4 pointsby ashwathstephen3 hours ago1 comment
  • ashwathstephen2 hours ago
    Hi, I'm the author. Some context on why I built this:

    I manage ~160 TB of Apache Iceberg table data across multiple S3-compatible backends (Leaseweb object storage, not AWS). The AWS console and mc CLI were the only options for browsing, and both are painfully slow for large buckets — 14 seconds to search in the console, 3 minutes to enumerate with mc.

    The core idea is simple: a background crawler indexes every object key into SQLite FTS5 (about 1,300 objects/sec), and then search is just a local full-text query. No external database needed — each bucket gets its own SQLite file in WAL mode.
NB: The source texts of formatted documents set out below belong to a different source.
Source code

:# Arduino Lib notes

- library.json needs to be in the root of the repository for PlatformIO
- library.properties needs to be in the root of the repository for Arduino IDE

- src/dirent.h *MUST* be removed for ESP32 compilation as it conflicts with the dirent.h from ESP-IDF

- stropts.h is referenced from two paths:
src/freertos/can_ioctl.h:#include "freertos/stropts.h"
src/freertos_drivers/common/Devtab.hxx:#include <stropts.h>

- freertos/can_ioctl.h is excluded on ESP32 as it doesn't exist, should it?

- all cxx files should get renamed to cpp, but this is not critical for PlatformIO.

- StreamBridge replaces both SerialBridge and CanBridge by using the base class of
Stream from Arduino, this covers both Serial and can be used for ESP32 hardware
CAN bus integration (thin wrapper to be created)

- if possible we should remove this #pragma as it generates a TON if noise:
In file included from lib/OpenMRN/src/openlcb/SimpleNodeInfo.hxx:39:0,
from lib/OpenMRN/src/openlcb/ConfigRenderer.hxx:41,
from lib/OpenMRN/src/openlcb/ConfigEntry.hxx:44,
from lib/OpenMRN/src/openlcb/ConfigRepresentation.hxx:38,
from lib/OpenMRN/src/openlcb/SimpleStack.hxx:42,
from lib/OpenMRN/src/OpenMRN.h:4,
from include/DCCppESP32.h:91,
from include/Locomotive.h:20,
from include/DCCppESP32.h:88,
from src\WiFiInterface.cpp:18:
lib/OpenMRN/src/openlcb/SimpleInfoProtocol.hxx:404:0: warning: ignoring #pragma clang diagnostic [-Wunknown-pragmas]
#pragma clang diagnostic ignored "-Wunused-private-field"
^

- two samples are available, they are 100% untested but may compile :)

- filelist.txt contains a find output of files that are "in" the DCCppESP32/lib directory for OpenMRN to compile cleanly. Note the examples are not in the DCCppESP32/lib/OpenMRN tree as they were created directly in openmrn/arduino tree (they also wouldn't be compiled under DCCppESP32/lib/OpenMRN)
    A few things I'm particularly happy with: - Parquet/ORC/Avro schema preview without downloading the file (reads just the footer bytes via range requests) - Version scanner that finds hidden delete markers and ghost objects that the S3 API doesn't surface in normal listings - Works the same across AWS, MinIO, R2, Wasabi, B2, Ceph — tested against all of them

    What I'm still figuring out: how to handle buckets with 10M+ objects efficiently. The current crawler works well up to ~500K but I'd love ideas on scaling the indexing beyond that.

    Happy to answer questions about the architecture or S3 provider quirks.